▶ _What to produce_: Please copy the Optimize_WSO documentation below word for word, from "#' If any feasible" to "solver has reported.".
BEGIN Passage shown
R/Optimize_WSO.R
In paymanghasemi/SiteOpt: SiteOpt: an Open-source R-package for Site Selection Optimization in Conservation Planning
Defines functions
.WSO_delegate
Optimize_WSO
Documented in
Optimize_WSO
#'
#' Load and Optimize Weighted Sum Optimization (WSO)
#'
#' `Optimize_WSO` creates and optimizes the Weighted Sum Optimization (WSO) in Julia environment.
#' It requires two objective functions and their respective positive weights.\cr
#' (For detailed information refer to the paper)
#'
#'
#'
#' In the list that `Optimize_WSO` returns, `[["Status"]]` defines the status of the returned WSO solution.\cr
#' If `[["Status"]]="OPTIMAL"`, the WSO was solved to optimality and the Parcels' optimal status are stored in `[["Result"]]`.
#' Also, the WSO optimal values of objectives will be stored in either `[["First_Objective"]]`, `[["Second_Objective"]]`, or `[["Risk_Objective"]]`
#' , based on the input objectives.\cr
#' If `[["Status"]]="TIME_LIMIT"`, the solver was terminated because the time limit was reached.
#' If any feasible solution was reported by the solver, it would be stored in `[["Result"]]`. Otherwise, `[["Result"]]` and objective values would be
#' all equal to "N/A".\cr
#' If `[["Status"]]="INFEASIBLE"`, the problem is infeasible. So, no solution would be reported.\cr
#'
#' In any other case, the `[["Status"]]` will be the solution status that the solver has reported.
END Passage shown
BEGIN Supplied material
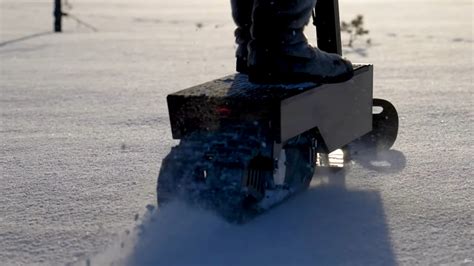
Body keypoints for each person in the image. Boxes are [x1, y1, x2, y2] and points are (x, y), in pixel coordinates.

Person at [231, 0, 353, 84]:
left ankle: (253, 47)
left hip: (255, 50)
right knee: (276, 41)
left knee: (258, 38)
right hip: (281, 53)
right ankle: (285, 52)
END Supplied material
BEGIN Supplied material
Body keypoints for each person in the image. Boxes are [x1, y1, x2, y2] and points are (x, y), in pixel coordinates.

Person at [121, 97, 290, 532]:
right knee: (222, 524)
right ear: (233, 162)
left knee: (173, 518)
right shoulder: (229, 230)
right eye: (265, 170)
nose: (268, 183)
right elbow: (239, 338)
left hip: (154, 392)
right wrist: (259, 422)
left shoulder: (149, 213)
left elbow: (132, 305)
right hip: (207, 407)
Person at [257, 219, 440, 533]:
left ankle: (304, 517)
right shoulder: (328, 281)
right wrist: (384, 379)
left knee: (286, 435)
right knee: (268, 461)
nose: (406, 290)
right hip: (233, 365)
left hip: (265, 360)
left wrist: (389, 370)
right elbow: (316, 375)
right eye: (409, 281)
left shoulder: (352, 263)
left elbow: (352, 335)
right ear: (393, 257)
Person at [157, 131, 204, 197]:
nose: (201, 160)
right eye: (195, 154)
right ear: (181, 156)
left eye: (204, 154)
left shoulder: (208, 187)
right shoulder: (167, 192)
END Supplied material
BEGIN Supplied material
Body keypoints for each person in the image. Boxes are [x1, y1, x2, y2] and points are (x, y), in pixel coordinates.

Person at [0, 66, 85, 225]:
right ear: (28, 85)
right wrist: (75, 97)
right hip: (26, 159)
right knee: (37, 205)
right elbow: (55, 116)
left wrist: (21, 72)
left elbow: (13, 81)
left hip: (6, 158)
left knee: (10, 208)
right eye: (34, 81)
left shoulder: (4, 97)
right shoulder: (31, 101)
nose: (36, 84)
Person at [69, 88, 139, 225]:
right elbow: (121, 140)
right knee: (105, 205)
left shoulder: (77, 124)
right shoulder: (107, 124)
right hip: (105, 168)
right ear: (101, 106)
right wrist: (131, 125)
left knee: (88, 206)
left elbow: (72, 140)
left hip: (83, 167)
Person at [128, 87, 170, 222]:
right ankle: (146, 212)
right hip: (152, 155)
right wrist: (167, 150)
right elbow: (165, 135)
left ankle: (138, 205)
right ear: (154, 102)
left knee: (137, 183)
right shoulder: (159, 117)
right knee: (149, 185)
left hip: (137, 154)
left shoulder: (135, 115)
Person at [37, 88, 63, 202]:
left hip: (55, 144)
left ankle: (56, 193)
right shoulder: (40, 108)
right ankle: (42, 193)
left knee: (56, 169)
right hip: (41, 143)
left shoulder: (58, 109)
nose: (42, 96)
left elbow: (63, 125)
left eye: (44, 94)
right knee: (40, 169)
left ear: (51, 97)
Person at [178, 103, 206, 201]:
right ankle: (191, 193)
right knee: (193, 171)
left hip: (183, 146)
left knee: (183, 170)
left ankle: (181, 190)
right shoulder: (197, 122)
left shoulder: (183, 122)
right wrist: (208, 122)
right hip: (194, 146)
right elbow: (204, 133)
END Supplied material
▶ _Response to this exercise_:
#' If any feasible solution was reported by the solver, it would be stored in `[["Result"]]`. Otherwise, `[["Result"]]` and objective values would be
#' all equal to "N/A".\cr
#' If `[["Status"]]="INFEASIBLE"`, the problem is infeasible. So, no solution would be reported.\cr
#'
#' In any other case, the `[["Status"]]` will be the solution status that the solver has reported.